Es ist ein einzigartiges Schauspiel wenn am dunklen Himmel die Lichter in spektakulären Farben und Formen erscheinen. Leuchtende Schleier in grün, rot und violett – die Nordlichter sind ein unvergessliches Erlebnis für jeden, der sie schon einmal gesehen hat.

Doch wie entsteht dieses außergewöhnliche Naturereignis? Die entscheidende Rolle spielt hierbei die Sonne. Das Nordlicht entsteht, wenn beim sogenannten Sonnenwind elektrisch geladene Sonnenpartikel mit der oberen Erdatmosphäre kollidieren.  Dies geschieht in über 100 km Höhe. Die Farbgebung des Lichtes hängt davon ab, mit welchen Gasen die Sonnenpartikel zusammenprallen. Je nachdem in welcher Höhe die Kollision stattfindet, erscheint das Nordlicht blau-violett (unter 120 km), gelbgrün (120-150 km) oder rot (über 150 km). Auch die Formen des Nordlichts können variieren: Bögen, Bänder, Schleier, Strahlen oder Flächen – die Erscheinungsformen sind sehr vielfältig.
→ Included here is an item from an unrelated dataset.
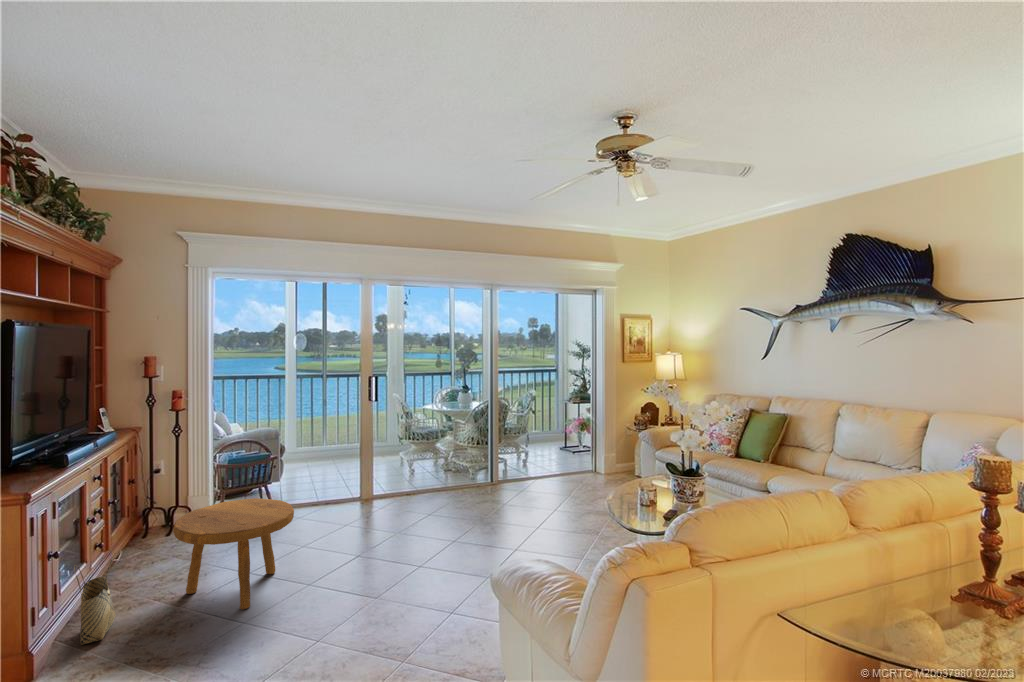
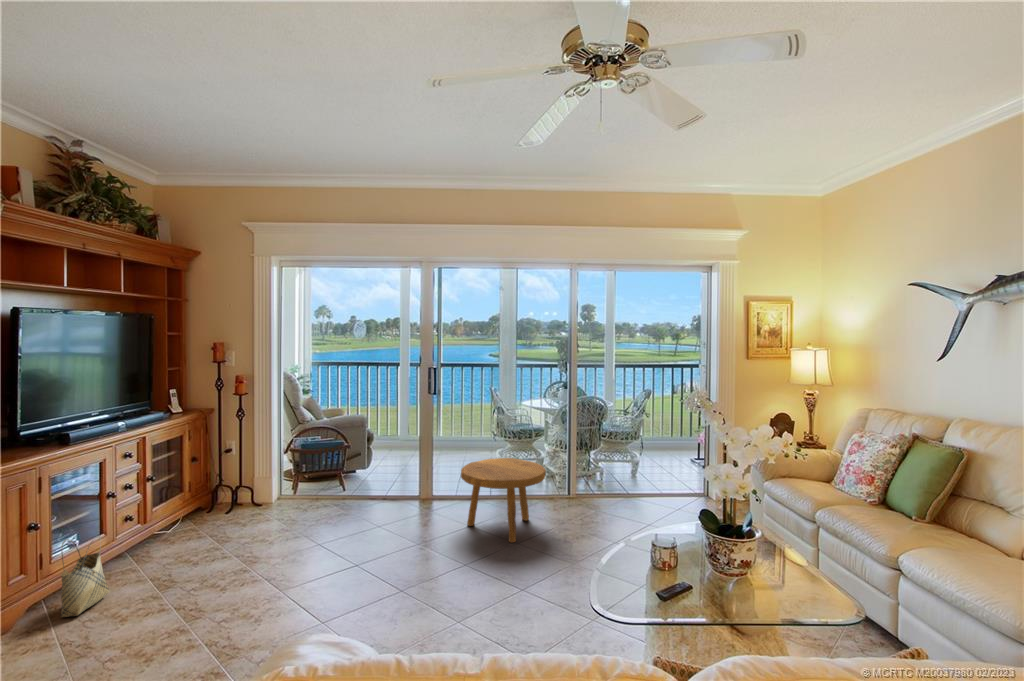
footstool: present [173,498,294,610] -> present [461,458,546,543]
Theoretisch ist es in ganz Norwegen möglich auf das Nordlicht zu treffen, die besten Chancen aber hat man nördlich des Polarkreises in Nordnorwegen. Am wahrscheinlichsten ist das Nordlicht zwischen Spätherbst und Frühling zu beobachten. Dann sind die Nächte am längsten und dunkelsten. Doch auch das Wetter muss mitspielen, wenn man das mystische Naturschauspiel beobachten möchte. Es gibt jedoch keine Garantie  - bei der Nordlicht-Beobachtung ist viel Geduld gefragt. Mal erscheint das spektakuläre Licht mehrmals am Abend, mal ist es tagelang nicht zu sehen. In kalten, trockenen Nächten ohne Wolken hat man die besten Verhältnisse für eine Nordlicht-Beobachtung.